-- Provided entries --
****************************************

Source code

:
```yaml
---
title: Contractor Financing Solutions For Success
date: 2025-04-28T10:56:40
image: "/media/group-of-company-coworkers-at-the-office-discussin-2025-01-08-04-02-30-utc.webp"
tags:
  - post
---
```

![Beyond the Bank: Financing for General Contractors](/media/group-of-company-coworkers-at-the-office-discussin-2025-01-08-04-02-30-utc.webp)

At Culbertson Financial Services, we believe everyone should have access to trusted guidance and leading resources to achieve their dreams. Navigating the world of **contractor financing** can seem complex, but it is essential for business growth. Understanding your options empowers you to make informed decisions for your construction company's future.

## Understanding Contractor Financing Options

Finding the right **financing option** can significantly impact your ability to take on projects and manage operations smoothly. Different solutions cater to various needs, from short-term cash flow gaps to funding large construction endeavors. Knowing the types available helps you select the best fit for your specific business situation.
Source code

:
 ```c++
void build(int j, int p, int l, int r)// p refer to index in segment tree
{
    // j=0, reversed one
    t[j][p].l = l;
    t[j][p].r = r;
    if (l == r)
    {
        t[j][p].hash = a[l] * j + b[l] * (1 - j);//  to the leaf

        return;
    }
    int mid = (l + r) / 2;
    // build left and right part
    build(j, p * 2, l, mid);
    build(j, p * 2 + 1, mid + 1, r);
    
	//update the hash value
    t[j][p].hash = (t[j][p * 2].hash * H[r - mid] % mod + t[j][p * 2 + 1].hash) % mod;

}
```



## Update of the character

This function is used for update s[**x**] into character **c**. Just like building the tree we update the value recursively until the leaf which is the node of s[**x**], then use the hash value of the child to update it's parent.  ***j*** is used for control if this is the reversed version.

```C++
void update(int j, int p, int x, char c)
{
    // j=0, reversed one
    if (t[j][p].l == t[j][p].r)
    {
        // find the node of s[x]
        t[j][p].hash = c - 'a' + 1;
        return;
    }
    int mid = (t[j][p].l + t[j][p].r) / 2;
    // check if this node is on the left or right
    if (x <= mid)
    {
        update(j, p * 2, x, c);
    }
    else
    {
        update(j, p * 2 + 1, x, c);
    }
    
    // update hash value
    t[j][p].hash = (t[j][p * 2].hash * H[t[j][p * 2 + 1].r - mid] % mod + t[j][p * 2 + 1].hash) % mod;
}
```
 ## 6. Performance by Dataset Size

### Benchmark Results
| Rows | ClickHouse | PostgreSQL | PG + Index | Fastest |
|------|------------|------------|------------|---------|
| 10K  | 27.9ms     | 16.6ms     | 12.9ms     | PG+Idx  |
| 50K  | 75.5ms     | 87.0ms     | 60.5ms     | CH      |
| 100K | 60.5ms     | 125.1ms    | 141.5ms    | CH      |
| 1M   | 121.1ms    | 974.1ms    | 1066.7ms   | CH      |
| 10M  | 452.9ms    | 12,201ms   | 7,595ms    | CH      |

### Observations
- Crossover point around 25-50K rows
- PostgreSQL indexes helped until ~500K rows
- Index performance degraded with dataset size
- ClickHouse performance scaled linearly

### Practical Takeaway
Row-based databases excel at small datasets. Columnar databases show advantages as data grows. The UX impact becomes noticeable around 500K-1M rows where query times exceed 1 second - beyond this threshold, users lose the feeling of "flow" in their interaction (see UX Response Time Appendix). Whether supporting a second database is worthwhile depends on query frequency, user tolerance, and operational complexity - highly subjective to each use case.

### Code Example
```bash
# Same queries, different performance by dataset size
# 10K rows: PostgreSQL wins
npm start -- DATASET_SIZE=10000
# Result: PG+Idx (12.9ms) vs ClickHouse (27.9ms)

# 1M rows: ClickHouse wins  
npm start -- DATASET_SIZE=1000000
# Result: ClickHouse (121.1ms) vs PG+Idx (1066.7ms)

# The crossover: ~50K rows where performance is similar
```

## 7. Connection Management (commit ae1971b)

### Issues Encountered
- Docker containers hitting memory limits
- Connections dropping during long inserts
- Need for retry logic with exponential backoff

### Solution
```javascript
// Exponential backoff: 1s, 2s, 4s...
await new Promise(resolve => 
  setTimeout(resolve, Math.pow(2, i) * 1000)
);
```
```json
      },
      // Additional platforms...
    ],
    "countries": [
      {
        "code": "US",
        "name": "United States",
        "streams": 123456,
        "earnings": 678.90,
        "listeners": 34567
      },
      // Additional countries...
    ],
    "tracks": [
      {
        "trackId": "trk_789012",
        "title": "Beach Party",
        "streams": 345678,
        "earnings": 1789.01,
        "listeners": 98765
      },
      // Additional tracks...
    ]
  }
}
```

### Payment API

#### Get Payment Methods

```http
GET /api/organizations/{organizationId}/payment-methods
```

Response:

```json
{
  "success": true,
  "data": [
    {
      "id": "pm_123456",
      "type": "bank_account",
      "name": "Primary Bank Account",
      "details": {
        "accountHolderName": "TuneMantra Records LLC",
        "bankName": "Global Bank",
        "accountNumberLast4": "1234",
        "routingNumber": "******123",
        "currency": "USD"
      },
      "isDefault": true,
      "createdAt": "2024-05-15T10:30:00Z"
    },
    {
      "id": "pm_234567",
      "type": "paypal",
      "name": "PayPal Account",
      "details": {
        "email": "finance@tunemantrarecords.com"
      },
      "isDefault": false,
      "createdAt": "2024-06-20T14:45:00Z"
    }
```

****************************************

-- Problem --
Show, from the listing above, every line holding the word "start".

-- Completed exercise --
npm start -- DATASET_SIZE=10000
npm start -- DATASET_SIZE=1000000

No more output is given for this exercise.